Oui je sais nous vivons dans une ambiance marasmo-nauséabonde ingérable. Mais on peut faire le choix de se concentrer sur le rouge des robes au parlement ou sur le rouge des cerises de Hammana. Tout est question de choix. Pourquoi Hammana ? Parce que j’y étais ce matin.

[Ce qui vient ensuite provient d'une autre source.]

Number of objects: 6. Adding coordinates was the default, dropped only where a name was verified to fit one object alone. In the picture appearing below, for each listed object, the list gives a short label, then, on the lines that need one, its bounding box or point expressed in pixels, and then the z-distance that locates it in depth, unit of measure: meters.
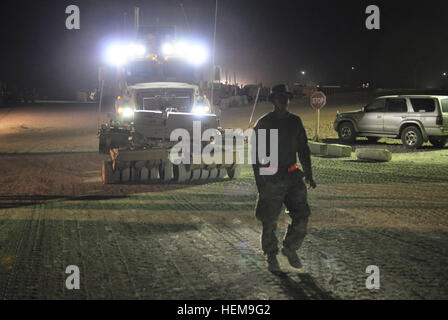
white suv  20.00
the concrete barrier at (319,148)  18.81
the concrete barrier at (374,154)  16.75
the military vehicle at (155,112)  12.93
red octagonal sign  21.56
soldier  6.03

Je fais un métier extraordinaire qui m’occasionne des rencontres inoubliables. Ce matin, j’étais invitée par le Goethe Institute à donner un workshop sur la production à des jeunes qui m’ont épatée par leurs idées, leur créativité et leur passion pour l’art et la culture. Ils sont 8 et pas un seul n’a parlé de « partir ». Et rien que ça, fait du bien. J’avais la possibilité de conduire ma propre voiture ou de prendre un taxi. Les deux étant payés par les organisateurs, j’ai évidemment pris l’option taxi, pour une fois que je pouvais me faire accompagner je n’allais pas faire la fine bouche. Je vais souvent à Hammana, où j’avais organisé pour 3 ans le Festival de l’humour. Le taxi a eu la bonne idée de passer par l’intérieur et non par l’autoroute. Comme il a bien fait ! Parce que sur tout le chemin vers Hammana Artist House, j’ai croisé de petits bonheurs qui rendent notre pays unique.

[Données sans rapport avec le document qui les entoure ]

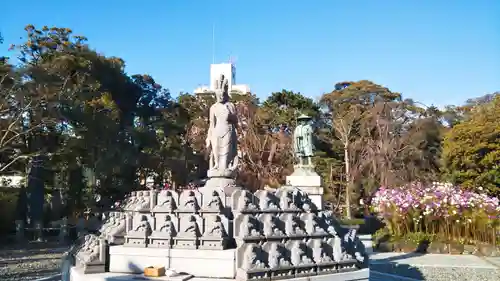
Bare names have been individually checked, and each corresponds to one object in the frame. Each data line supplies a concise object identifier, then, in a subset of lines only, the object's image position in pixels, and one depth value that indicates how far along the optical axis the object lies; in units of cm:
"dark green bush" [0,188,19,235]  1966
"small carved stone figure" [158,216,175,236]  709
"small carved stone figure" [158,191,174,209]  737
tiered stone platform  671
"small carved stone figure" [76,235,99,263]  723
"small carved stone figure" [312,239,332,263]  710
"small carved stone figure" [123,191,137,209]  986
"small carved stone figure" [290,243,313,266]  685
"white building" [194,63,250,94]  4991
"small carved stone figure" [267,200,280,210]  745
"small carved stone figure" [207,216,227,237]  691
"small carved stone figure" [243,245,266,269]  646
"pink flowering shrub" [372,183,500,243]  1611
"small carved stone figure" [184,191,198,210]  727
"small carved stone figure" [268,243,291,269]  664
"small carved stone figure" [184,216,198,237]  698
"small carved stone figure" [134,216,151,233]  727
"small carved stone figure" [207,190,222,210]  727
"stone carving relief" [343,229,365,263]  775
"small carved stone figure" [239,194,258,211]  729
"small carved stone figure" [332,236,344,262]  732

Le premier apparait au croisement pour prendre la route à travers les villages. Un taxi rencontre le mien et le « Sabahooooo » joyeux de l’un est accueilli par le « Ahla Habibiiiii » de l’autre. Comment ne pas sourire et se dire que ce n’est pas dans le métro que ça peut arriver. Et puis mon regard est attiré par des trainées de neige qui résistent (elles aussi) sur les hauteurs de Sannine… Il y’a 15 minutes j’étais encore en ville. A la sortie d’un virage, des jeunes de la Croix-Rouge, souriants et enthousiastes installent leur « barrage » en se lançant des vannes. Leur bonne humeur est contagieuse et l’épicière du coin leur lance « Badkon may teslamoulé aw 3assir ? Ma teste7o metel emkon ana ». Un peu plus loin, une rangée de boutiques « Nouveautés », « Saj » et un saugrenu « Pet Shop » qui reflète le désir d’un. e jeune de rester dans son village. Les géraniums fleurissent à profusion, balcons et terrasses et 2 petits vieux remplis d’histoires jouent au tric trac à l’ombre d’un chêne, assis sur des chaises bringuebalantes, venues d’une autre époque. Un homme cueille les cerises de son jardin et me donne envie de descendre l’aider. Et tout le chemin vers ma destination s’est fait les vitres ouvertes pour m’enivrer de cette odeur si particulière des genêts du printemps. Ces petits bonheurs là m’aident à supporter tout le reste.